• **LISTED RECORDS**

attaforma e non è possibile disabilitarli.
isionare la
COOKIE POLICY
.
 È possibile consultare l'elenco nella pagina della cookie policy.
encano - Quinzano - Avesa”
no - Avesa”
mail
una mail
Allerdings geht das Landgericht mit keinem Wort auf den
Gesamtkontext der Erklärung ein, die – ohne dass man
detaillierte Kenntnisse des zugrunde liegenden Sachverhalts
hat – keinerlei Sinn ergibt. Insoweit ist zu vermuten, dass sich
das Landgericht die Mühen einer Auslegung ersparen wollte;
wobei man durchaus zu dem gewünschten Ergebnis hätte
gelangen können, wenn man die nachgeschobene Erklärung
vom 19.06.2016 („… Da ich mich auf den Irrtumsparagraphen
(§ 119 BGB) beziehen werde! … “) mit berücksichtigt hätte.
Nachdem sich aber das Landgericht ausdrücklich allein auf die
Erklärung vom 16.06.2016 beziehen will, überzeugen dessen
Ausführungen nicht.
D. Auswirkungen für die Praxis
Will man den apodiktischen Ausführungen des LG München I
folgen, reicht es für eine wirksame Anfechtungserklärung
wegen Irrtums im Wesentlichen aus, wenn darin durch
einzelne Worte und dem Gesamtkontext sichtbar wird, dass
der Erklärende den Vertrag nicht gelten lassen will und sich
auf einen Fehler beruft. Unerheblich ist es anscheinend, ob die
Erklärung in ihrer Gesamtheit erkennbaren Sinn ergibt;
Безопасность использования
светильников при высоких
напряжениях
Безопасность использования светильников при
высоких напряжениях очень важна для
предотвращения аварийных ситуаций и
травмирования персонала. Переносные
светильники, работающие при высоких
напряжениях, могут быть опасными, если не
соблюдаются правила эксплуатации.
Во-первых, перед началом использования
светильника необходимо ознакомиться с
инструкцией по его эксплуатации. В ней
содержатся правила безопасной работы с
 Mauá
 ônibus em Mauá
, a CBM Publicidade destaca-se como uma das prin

• **EXERCISE DIRECTIONS**
Set out the lines of the items as a numbered list, starting at the very first line and ending at the line that contains "Erklärung in ihrer", with both of those lines included. Leave out any blank lines.

• **SOLUTION**
1. attaforma e non è possibile disabilitarli.
2. isionare la
3. COOKIE POLICY
4. .
5.  È possibile consultare l'elenco nella pagina della cookie policy.
6. encano - Quinzano - Avesa”
7. no - Avesa”
8. mail
9. una mail
10. Allerdings geht das Landgericht mit keinem Wort auf den
11. Gesamtkontext der Erklärung ein, die – ohne dass man
12. detaillierte Kenntnisse des zugrunde liegenden Sachverhalts
13. hat – keinerlei Sinn ergibt. Insoweit ist zu vermuten, dass sich
14. das Landgericht die Mühen einer Auslegung ersparen wollte;
15. wobei man durchaus zu dem gewünschten Ergebnis hätte
16. gelangen können, wenn man die nachgeschobene Erklärung
17. vom 19.06.2016 („… Da ich mich auf den Irrtumsparagraphen
18. (§ 119 BGB) beziehen werde! … “) mit berücksichtigt hätte.
19. Nachdem sich aber das Landgericht ausdrücklich allein auf die
20. Erklärung vom 16.06.2016 beziehen will, überzeugen dessen
21. Ausführungen nicht.
22. D. Auswirkungen für die Praxis
23. Will man den apodiktischen Ausführungen des LG München I
24. folgen, reicht es für eine wirksame Anfechtungserklärung
25. wegen Irrtums im Wesentlichen aus, wenn darin durch
26. einzelne Worte und dem Gesamtkontext sichtbar wird, dass
27. der Erklärende den Vertrag nicht gelten lassen will und sich
28. auf einen Fehler beruft. Unerheblich ist es anscheinend, ob die
29. Erklärung in ihrer Gesamtheit erkennbaren Sinn ergibt;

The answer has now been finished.